Yesterday we got a manic patient whose grandiosity consists of the delusion that he is God. He carries on very consistently: claiming to communicate directly into our minds by telepathy (very difficult to carry on a conversation – he answers a question by sitting there silently for a moment, then announcing that you now know the answer), claiming to perform miracles, offering to grant wishes, and explaining that in his current form he’s only 20, but actually he’s eternal.
This entertains the atheists on the team immensely. They love to repeat his blasphemous claims, mocking both him and God together. This morning, the intern, who described himself to me as an atheist, was asking everyone, “Now that we have God on the unit, what one question do y’all want to ask him?” Out of several blasphemous suggestions, the most repeatable was, “What do you think of Pat Robertson?” [at the time of the remark about assassinating certain leaders]

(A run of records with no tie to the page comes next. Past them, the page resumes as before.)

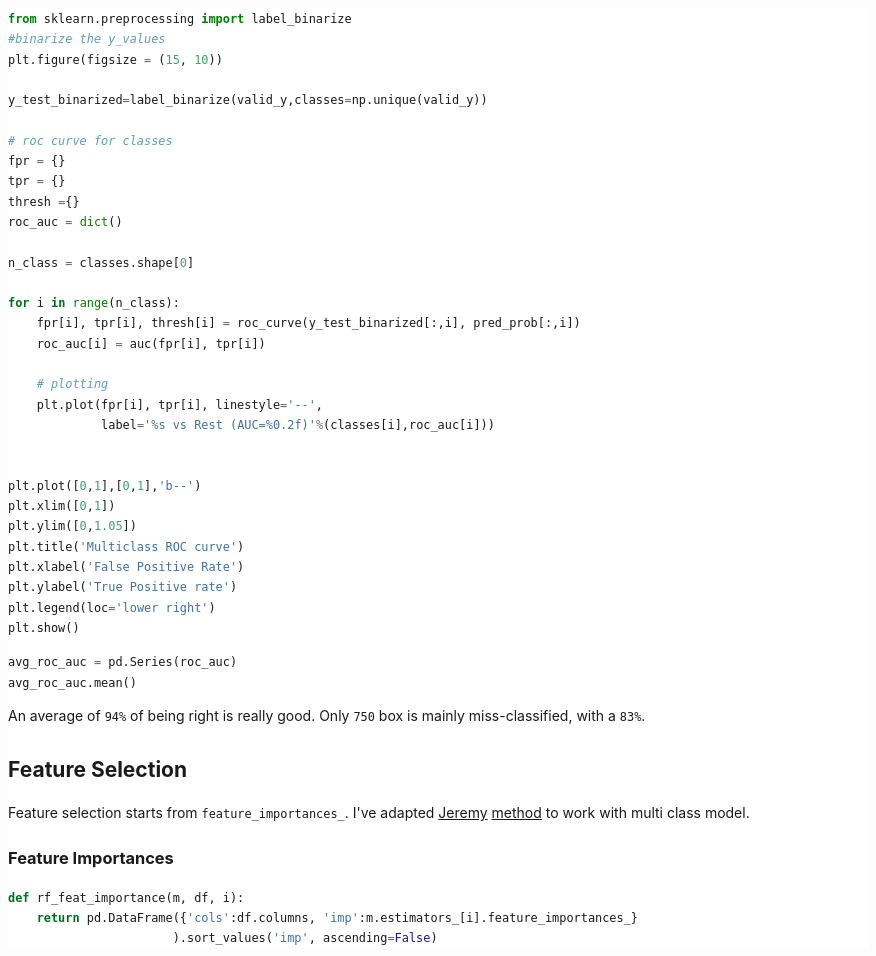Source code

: 
```python
from sklearn.preprocessing import label_binarize
#binarize the y_values
plt.figure(figsize = (15, 10))

y_test_binarized=label_binarize(valid_y,classes=np.unique(valid_y))

# roc curve for classes
fpr = {}
tpr = {}
thresh ={}
roc_auc = dict()

n_class = classes.shape[0]

for i in range(n_class):    
    fpr[i], tpr[i], thresh[i] = roc_curve(y_test_binarized[:,i], pred_prob[:,i])
    roc_auc[i] = auc(fpr[i], tpr[i])
    
    # plotting    
    plt.plot(fpr[i], tpr[i], linestyle='--', 
             label='%s vs Rest (AUC=%0.2f)'%(classes[i],roc_auc[i]))
    

plt.plot([0,1],[0,1],'b--')
plt.xlim([0,1])
plt.ylim([0,1.05])
plt.title('Multiclass ROC curve')
plt.xlabel('False Positive Rate')
plt.ylabel('True Positive rate')
plt.legend(loc='lower right')
plt.show()
```


```python
avg_roc_auc = pd.Series(roc_auc)
avg_roc_auc.mean()
```

An average of `94%` of being right is really good. Only `750` box is mainly miss-classified, with a `83%`.

## Feature Selection

Feature selection starts from ``feature_importances_``. I've adapted [Jeremy](https://course.fast.ai/Lessons/lesson6.html) [method](https://github.com/fastai/fastbook/blob/master/09_tabular.ipynb) to work with multi class model.

### Feature Importances


```python
def rf_feat_importance(m, df, i):
    return pd.DataFrame({'cols':df.columns, 'imp':m.estimators_[i].feature_importances_}
                       ).sort_values('imp', ascending=False)
```
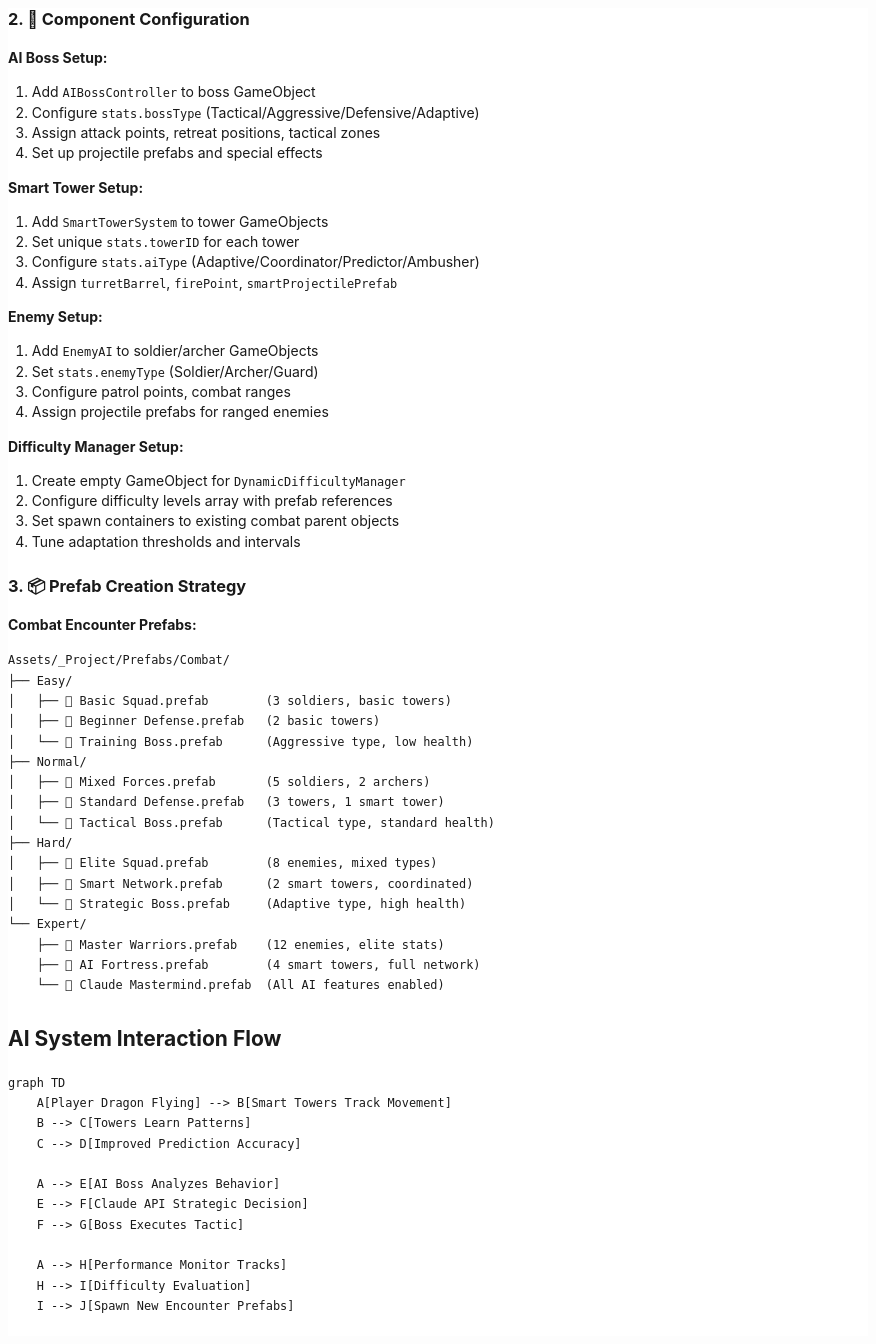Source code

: ### 2. 🎯 Component Configuration

**AI Boss Setup:**
1. Add `AIBossController` to boss GameObject
2. Configure `stats.bossType` (Tactical/Aggressive/Defensive/Adaptive)
3. Assign attack points, retreat positions, tactical zones
4. Set up projectile prefabs and special effects

**Smart Tower Setup:**
1. Add `SmartTowerSystem` to tower GameObjects
2. Set unique `stats.towerID` for each tower
3. Configure `stats.aiType` (Adaptive/Coordinator/Predictor/Ambusher)
4. Assign `turretBarrel`, `firePoint`, `smartProjectilePrefab`

**Enemy Setup:**
1. Add `EnemyAI` to soldier/archer GameObjects
2. Set `stats.enemyType` (Soldier/Archer/Guard)
3. Configure patrol points, combat ranges
4. Assign projectile prefabs for ranged enemies

**Difficulty Manager Setup:**
1. Create empty GameObject for `DynamicDifficultyManager`
2. Configure difficulty levels array with prefab references
3. Set spawn containers to existing combat parent objects
4. Tune adaptation thresholds and intervals

### 3. 📦 Prefab Creation Strategy

**Combat Encounter Prefabs:**
```
Assets/_Project/Prefabs/Combat/
├── Easy/
│   ├── 👥 Basic Squad.prefab        (3 soldiers, basic towers)
│   ├── 🏰 Beginner Defense.prefab   (2 basic towers)
│   └── 🧠 Training Boss.prefab      (Aggressive type, low health)
├── Normal/  
│   ├── 👥 Mixed Forces.prefab       (5 soldiers, 2 archers)
│   ├── 🏰 Standard Defense.prefab   (3 towers, 1 smart tower)
│   └── 🧠 Tactical Boss.prefab      (Tactical type, standard health)
├── Hard/
│   ├── 👥 Elite Squad.prefab        (8 enemies, mixed types)
│   ├── 🤖 Smart Network.prefab      (2 smart towers, coordinated)
│   └── 🧠 Strategic Boss.prefab     (Adaptive type, high health)
└── Expert/
    ├── 👥 Master Warriors.prefab    (12 enemies, elite stats)
    ├── 🤖 AI Fortress.prefab        (4 smart towers, full network)
    └── 🧠 Claude Mastermind.prefab  (All AI features enabled)
```

## AI System Interaction Flow

```mermaid
graph TD
    A[Player Dragon Flying] --> B[Smart Towers Track Movement]
    B --> C[Towers Learn Patterns]
    C --> D[Improved Prediction Accuracy]
    
    A --> E[AI Boss Analyzes Behavior]
    E --> F[Claude API Strategic Decision]
    F --> G[Boss Executes Tactic]
    
    A --> H[Performance Monitor Tracks]
    H --> I[Difficulty Evaluation]
    I --> J[Spawn New Encounter Prefabs]
    
```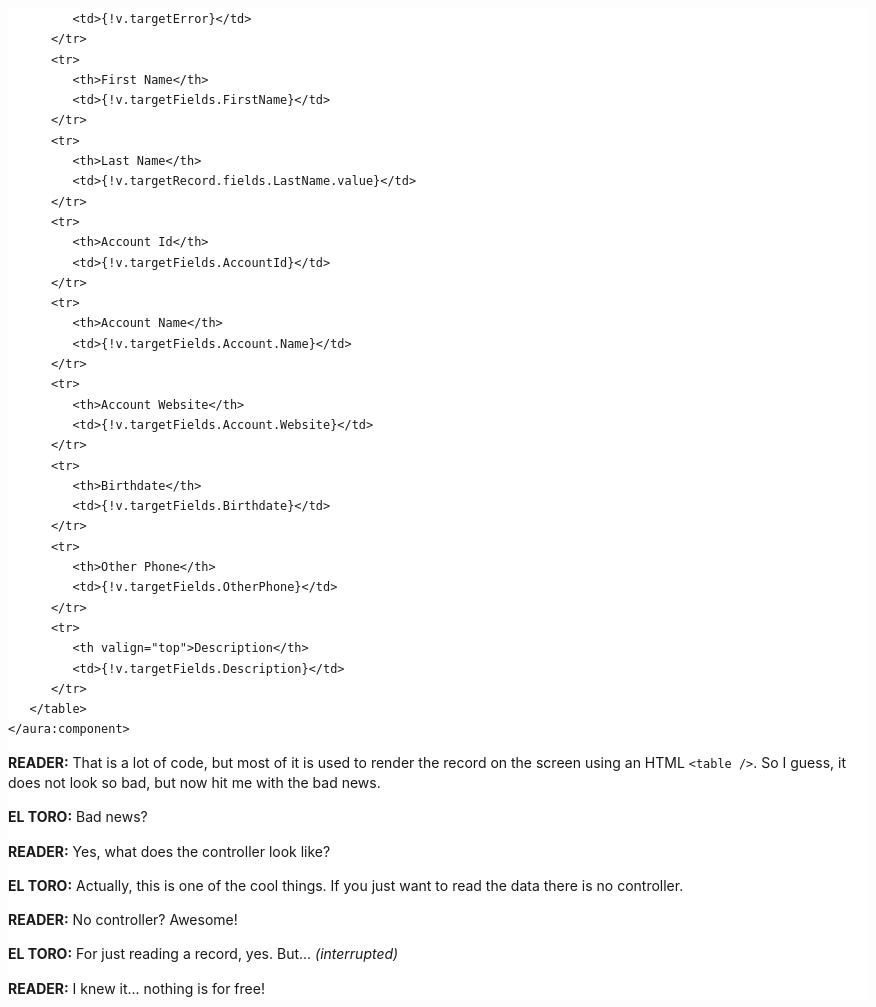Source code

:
 ```
         <td>{!v.targetError}</td>
      </tr>
      <tr>
         <th>First Name</th>
         <td>{!v.targetFields.FirstName}</td>
      </tr>
      <tr>
         <th>Last Name</th>
         <td>{!v.targetRecord.fields.LastName.value}</td>
      </tr>
      <tr>
         <th>Account Id</th>
         <td>{!v.targetFields.AccountId}</td>
      </tr>
      <tr>
         <th>Account Name</th>
         <td>{!v.targetFields.Account.Name}</td>
      </tr>
      <tr>
         <th>Account Website</th>
         <td>{!v.targetFields.Account.Website}</td>
      </tr>
      <tr>
         <th>Birthdate</th>
         <td>{!v.targetFields.Birthdate}</td>
      </tr>
      <tr>
         <th>Other Phone</th>
         <td>{!v.targetFields.OtherPhone}</td>
      </tr>
      <tr>
         <th valign="top">Description</th>
         <td>{!v.targetFields.Description}</td>
      </tr>
   </table>
</aura:component>
```

**READER:** That is a lot of code, but most of it is used to render the record on the screen using an HTML `<table />`. So I guess, it does not look so bad, but now hit me with the bad news.

**EL TORO:** Bad news?

**READER:** Yes, what does the controller look like?

**EL TORO:** Actually, this is one of the cool things. If you just want to read the data there is no controller.

**READER:** No controller? Awesome!

**EL TORO:** For just reading a record, yes. But... *(interrupted)*

**READER:** I knew it... nothing is for free!
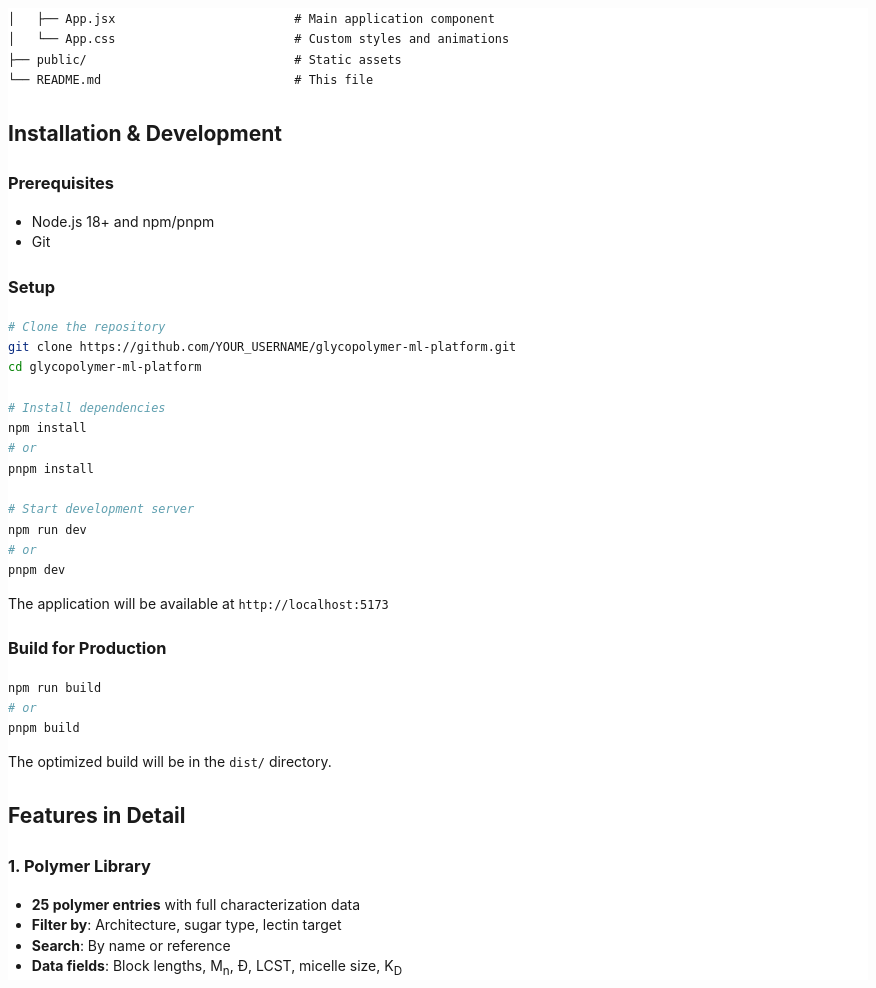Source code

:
 ```
│   ├── App.jsx                         # Main application component
│   └── App.css                         # Custom styles and animations
├── public/                             # Static assets
└── README.md                           # This file
```

## Installation & Development

### Prerequisites

- Node.js 18+ and npm/pnpm
- Git

### Setup

```bash
# Clone the repository
git clone https://github.com/YOUR_USERNAME/glycopolymer-ml-platform.git
cd glycopolymer-ml-platform

# Install dependencies
npm install
# or
pnpm install

# Start development server
npm run dev
# or
pnpm dev
```

The application will be available at `http://localhost:5173`

### Build for Production

```bash
npm run build
# or
pnpm build
```

The optimized build will be in the `dist/` directory.

## Features in Detail

### 1. Polymer Library

- **25 polymer entries** with full characterization data
- **Filter by**: Architecture, sugar type, lectin target
- **Search**: By name or reference
- **Data fields**: Block lengths, M<sub>n</sub>, Đ, LCST, micelle size, K<sub>D</sub>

I wasn’t sure what to do with this conversation. I wanted to get out of the room, so as not to be tempted to laugh (which I couldn’t help doing at some points), but wanted to stay in case there was a chance to say something useful. Presently, as we were all sitting down for rounds, the intern asked me, “What do you want to ask God? Come on, surely you have a question.” I figured they were already out of line, so I could say whatever I wanted. “God already wrote a book with all the answers; you should try reading the Bible.”
“Oh really? What about Pat Robertson? Is he in there?”
Thanks to Don Walker’s Arrows of Truth, I knew that one. “Actually, the Bible says to pray for rulers and all men in authority, not to assassinate them, so God definitely disapproves of Robertson’s statement.”
“Well, ok, but surely you have some question you want to ask. Honestly!”
“Actually, I already talk to God every day, so I don’t have any other particular questions right now.”
And that shut off that conversation!
Later, when we were walking down to talk to that patient, the intern leaned over and quietly apologized if he had been offensive. I said it was ok; I wasn’t sure of a polite way to say God was the one who was really seriously offended. Later on, the intern and I struck up another conversation. He suggested that even I might want to ask God about the proper interpretation of Revelation, and he began distinguishing between Baptists’ and Presbyterians’ understandings. So of course we started talking about his church background, and I tried to point out some of the logical inconsistencies of rational skepticism. He enjoyed the discussion, and we spent a while at it. At one point, he averred that saying that God says something is wrong is no more authoritative than saying the society says it’s wrong. That led to God’s authority as Creator, and he asked in astonishment if I believed in creation – not literally? I told him, certainly, by the word of God, out of nothing, in the space of six days, and all very good. (Catechism is good for something!) At that point we agreed to go do some work before our superiors came looking for us. And just last Sunday I was resolving that I needed to witness to more patients, and this intern as well, and feeling very reluctant to tell a doctor that he needed to believe in Jesus. I love how God blesses even the first attempt or intention to obey him, and works out even more than we plan to do.
Update on my patient with voices: Everyone who talks to him gets the definite impression he’s smirking at us when we act like we believe his story, even though today his voices did develop very definite suicidal and homicidal plans. The main thing keeping us from kicking him out is that we’re not 100% confident the homicidal deal is fake, and he won’t tell us who he means to kill (if he does mean to). (Also no David Letterman voice yet.) So we gave him another day or two, and asked the nurses to observe very closely for signs of either really responding to voices, or acting way more cheerful than a suicidal person should.